Australia's wheat production is expected to decrease significantly, according to the country's agricultural department. Production of winter crops, including wheat, is expected to fall by more than 30% from previous record highs.
The Department of Agriculture, Fisheries and Forestry's June crop report shows that Australia's total winter crop production for the 2023-24 season is estimated to fall by 34% to 44.9 million tonnes. This is about 3% below the 10-year average up to 2022-23, which was 46.4 million tonnes. In particular, the report highlights a significant decline in wheat and barley production, with falls of 34% and 30% respectively. Wheat production is forecast to fall to 26.2 million tonnes and barley production to 9.9 million tonnes. These figures are below the 10-year average for both crops.

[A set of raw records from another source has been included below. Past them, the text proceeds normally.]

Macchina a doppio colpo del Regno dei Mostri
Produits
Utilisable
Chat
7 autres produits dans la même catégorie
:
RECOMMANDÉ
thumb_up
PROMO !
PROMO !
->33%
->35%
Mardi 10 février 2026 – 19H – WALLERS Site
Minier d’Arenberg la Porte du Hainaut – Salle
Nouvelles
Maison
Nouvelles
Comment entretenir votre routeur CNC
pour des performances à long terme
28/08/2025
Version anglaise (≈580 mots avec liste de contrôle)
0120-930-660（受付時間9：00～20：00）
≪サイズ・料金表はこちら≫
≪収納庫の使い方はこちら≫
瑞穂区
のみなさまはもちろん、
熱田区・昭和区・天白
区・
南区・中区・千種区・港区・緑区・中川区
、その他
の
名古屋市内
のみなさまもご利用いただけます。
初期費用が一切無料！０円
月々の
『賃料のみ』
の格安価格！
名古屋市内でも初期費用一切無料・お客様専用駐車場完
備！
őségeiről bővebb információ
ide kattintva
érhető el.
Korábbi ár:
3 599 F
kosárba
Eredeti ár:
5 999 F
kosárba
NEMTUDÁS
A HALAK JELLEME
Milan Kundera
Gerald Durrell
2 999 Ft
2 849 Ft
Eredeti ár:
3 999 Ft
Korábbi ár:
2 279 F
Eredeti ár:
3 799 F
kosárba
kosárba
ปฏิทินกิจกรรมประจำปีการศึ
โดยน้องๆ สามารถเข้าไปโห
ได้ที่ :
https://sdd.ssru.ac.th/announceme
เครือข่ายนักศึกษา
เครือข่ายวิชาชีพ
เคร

Australian wheat exports are forecast to fall to 23 million tonnes in the 2023/24 season, down 7 million tonnes from the record export programme of 30 million tonnes the previous year. Despite the decline, this export volume would still be the fifth largest on record.
A Singapore-based trader told Reuters that while Asian millers have enjoyed ample supplies from Australia over the past three years, they may need to seek alternative sources for the coming year. It was suggested that supplies from Europe, the Black Sea region and to some extent the United States could potentially replace Australian wheat.
Australia is currently the world's second largest wheat exporter, supplying major markets in Asia, the Middle East and Africa. The country's geographical proximity to Asia has been an advantage in meeting the continent's growing food demand. However, the expected decline in wheat production is raising concerns about the availability of Australian wheat to these markets next year.